### Requirement
In the records below, work out how many lines hold the word "CFORCE". Report the number alone.

======== Extracted information

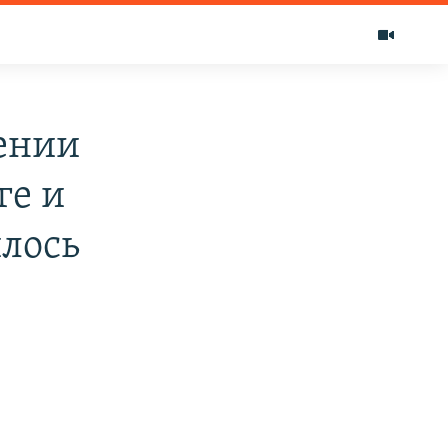
ении
ге и
илось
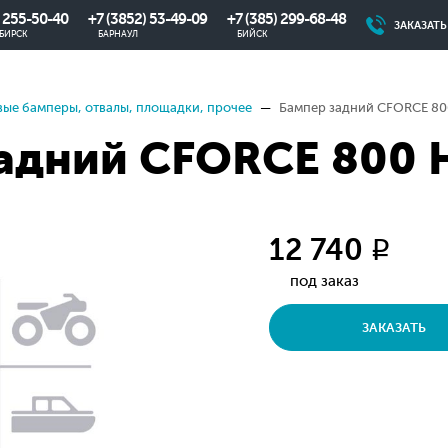
) 255-50-40
+7 (3852) 53-49-09
+7 (385) 299-68-48
ЗАКАЗАТ
БИРСК
БАРНАУЛ
БИЙСК
ые бамперы, отвалы, площадки, прочее
Бампер задний CFORCE 800
адний CFORCE 800 H
12 740
q
под заказ
ЗАКАЗАТЬ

================

### Output below
2